Nei primi due album – The Black Room (2005) e An End Has a Start (2007) – la voce baritonale di Tom Smith e le geometrie sonore della band, indirizzate verso la new wave in chiave post-punk, avevano subito chiamato in causa i Joy Division, rendendoli la versione britannica dei più blasonati Interpol. Con In This Light and on This Evening (2009), invece, erano entrati nel campo del synth-pop con chiari riferimenti ai Depeche Mode. Dopo questo album, la band ha dovuto affrontare l’uscita di scena del chitarrista Chris Urbanowicz con The Weight of Love (2013), paradossalmente un album in cui la chitarra elettrica è la protagonista assoluta e che farà guadagnare al gruppo un ampissimo consenso da parte del pubblico.
In quest'ultimo lavoro, invece, gli Editors compiono una perfetta fusione dei loro lavori migliori, accantonando quasi del tutto gli slanci chitarristici del disco precedente in modo da far fraseggiare la new wave dei primi due album con l'elettronica del terzo. Una sintesi che restituisce la cupezza che ha dato vita al progetto, attenuata dal synth e dai falsetti del leader del gruppo. Il brano chiave di questa nuova evoluzione è collocato proprio in apertura di disco: No Harm. La voce baritonale di Smith viene avvolta in un gelido synth minuziosamente minimalista, culminato con un falsetto, una sorta di urlo che spegne un incubo. Il grigiore lascia aperto un barlume di speranza.

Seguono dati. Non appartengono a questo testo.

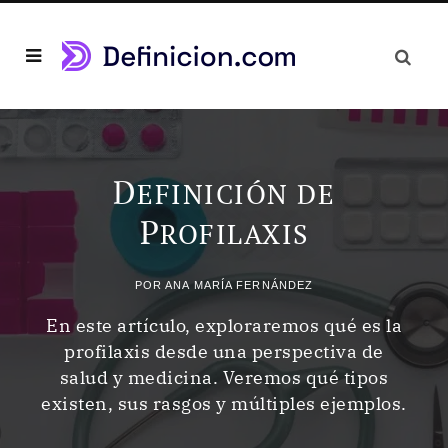
D
EFINICIÓN DE
P
ROFILAXIS
POR
ANA MARÍA FERNÁNDEZ
En este artículo, exploraremos qué es la
profilaxis desde una perspectiva de
salud y medicina. Veremos qué tipos
existen, sus rasgos y múltiples ejemplos.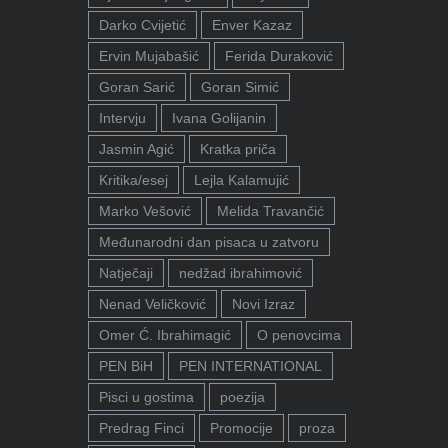
Darko Cvijetić
Enver Kazaz
Ervin Mujabašić
Ferida Duraković
Goran Sarić
Goran Simić
Intervju
Ivana Golijanin
Jasmin Agić
Kratka priča
Kritika/esej
Lejla Kalamujić
Marko Vešović
Melida Travančić
Međunarodni dan pisaca u zatvoru
Natječaji
nedžad ibrahimović
Nenad Veličković
Novi Izraz
Omer Ć. Ibrahimagić
O penovcima
PEN BiH
PEN INTERNATIONAL
Pisci u gostima
poezija
Predrag Finci
Promocije
proza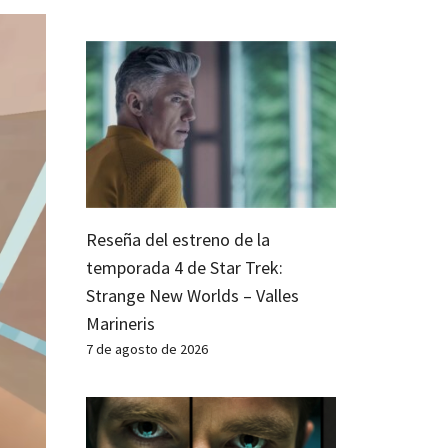
Reseña del estreno de la
temporada 4 de Star Trek:
Strange New Worlds – Valles
Marineris
7 de agosto de 2026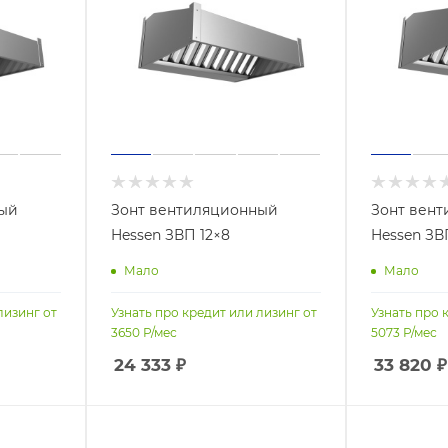
ный
Зонт вентиляционный
Зонт вен
Hessen ЗВП 12×8
Hessen ЗВ
Мало
Мало
лизинг от
Узнать про кредит или лизинг от
Узнать про 
3650
Р/мес
5073
Р/мес
24 333
₽
33 820
₽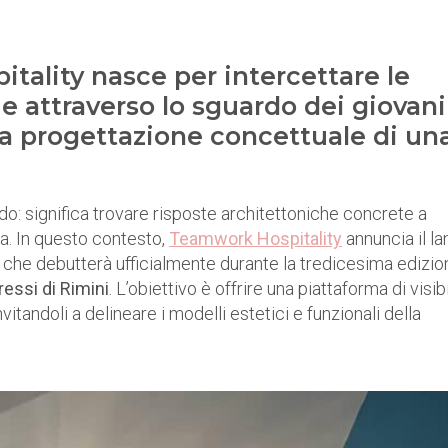
itality nasce per intercettare le
e attraverso lo sguardo dei giovani
, la progettazione concettuale di un
edo: significa trovare risposte architettoniche concrete a
ia. In questo contesto,
Teamwork Hospitality
annuncia il la
 che debutterà ufficialmente durante la tredicesima edizio
ressi di Rimini
. L’obiettivo è offrire una piattaforma di visibi
invitandoli a delineare i modelli estetici e funzionali della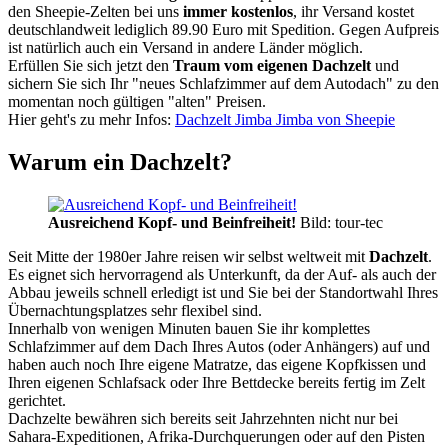
den Sheepie-Zelten bei uns
immer kostenlos
, ihr Versand kostet
deutschlandweit lediglich 89.90 Euro mit Spedition. Gegen Aufpreis
ist natürlich auch ein Versand in andere Länder möglich.
Erfüllen Sie sich jetzt den
Traum vom eigenen Dachzelt
und
sichern Sie sich Ihr "neues Schlafzimmer auf dem Autodach" zu den
momentan noch gültigen "alten" Preisen.
Hier geht's zu mehr Infos:
Dachzelt Jimba Jimba von Sheepie
Warum ein Dachzelt?
Ausreichend Kopf- und Beinfreiheit!
Bild: tour-tec
Seit Mitte der 1980er Jahre reisen wir selbst weltweit mit
Dachzelt
.
Es eignet sich hervorragend als Unterkunft, da der Auf- als auch der
Abbau jeweils schnell erledigt ist und Sie bei der Standortwahl Ihres
Übernachtungsplatzes sehr flexibel sind.
Innerhalb von wenigen Minuten bauen Sie ihr komplettes
Schlafzimmer auf dem Dach Ihres Autos (oder Anhängers) auf und
haben auch noch Ihre eigene Matratze, das eigene Kopfkissen und
Ihren eigenen Schlafsack oder Ihre Bettdecke bereits fertig im Zelt
gerichtet.
Dachzelte bewähren sich bereits seit Jahrzehnten nicht nur bei
Sahara-Expeditionen, Afrika-Durchquerungen oder auf den Pisten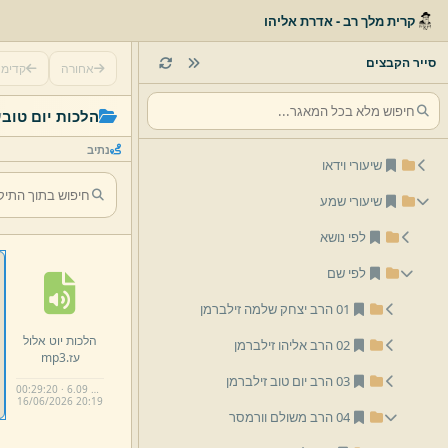
קרית מלך רב - אדרת אליהו
סייר הקבצים
אחורה
קדימ
הלכות יום טוב
ש
נתיב
שיעורי וידאו
שיעורי שמע
לפי נושא
לפי שם
01 הרב יצחק שלמה זילברמן
הלכות יוט אלול
02 הרב אליהו זילברמן
עז.
mp3
03 הרב יום טוב זילברמן
00:29:20 · 6.09 MB
16/
06/
2026 20:
19
04 הרב משולם וורמסר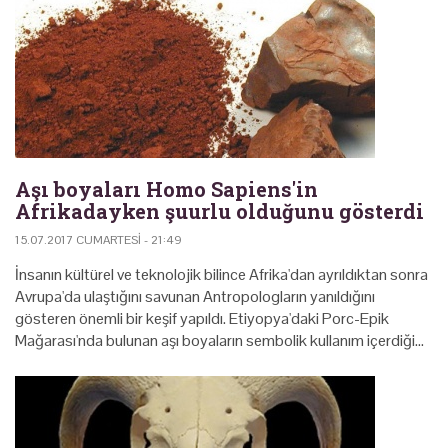
Aşı boyaları Homo Sapiens'in
Afrikadayken şuurlu olduğunu gösterdi
15.07.2017 CUMARTESI - 21:49
İnsanın kültürel ve teknolojik bilince Afrika'dan ayrıldıktan sonra
Avrupa'da ulaştığını savunan Antropologların yanıldığını
gösteren önemli bir keşif yapıldı. Etiyopya'daki Porc-Epik
Mağarası'nda bulunan aşı boyaların sembolik kullanım içerdiği…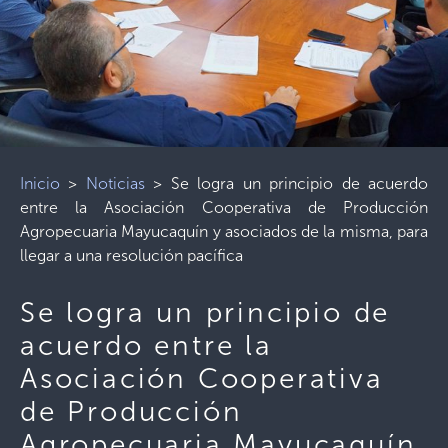
Inicio
>
Noticias
>
Se logra un principio de acuerdo
entre la Asociación Cooperativa de Producción
Agropecuaria Mayucaquín y asociados de la misma, para
llegar a una resolución pacífica
Se logra un principio de
acuerdo entre la
Asociación Cooperativa
de Producción
Agropecuaria Mayucaquín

Si prosegue con Ocean of Night, con il piano a dettare il ritmo incalzante, mentre la seconda voce della cantante degli Slowdive, Rachel Goswell (presente anche in The Law), completa quella di Tom Smith e trova intensi fraseggi. Il viaggio nelle tinte grigio-chiare continua con Forgiveness, brano che mescola sapientemente il rock all’elettronica; e Salvation con gli archi che aprono, chiudono e intervengono sporadicamente in un pezzo sempre in continuo crescendo ritmico. La versatilità vocale del leader è sempre messa alla prova, come testimonia Our Love, cantata quasi totalmente in falsetto, per un brano che forse più di altri può essere ricollocato negli esperimenti del terzo album, raggiungendo però vette mai viste prima.
In definitiva, gli Editors riescono finalmente a creare una miscela che gli consente di suonare come…gli Editors, scrollandosi di dosso tutti i paragoni che hanno accompagnato la propria carriera. Non è ancora il disco perfetto, ma con la direzione intrapresa, arriverà presto.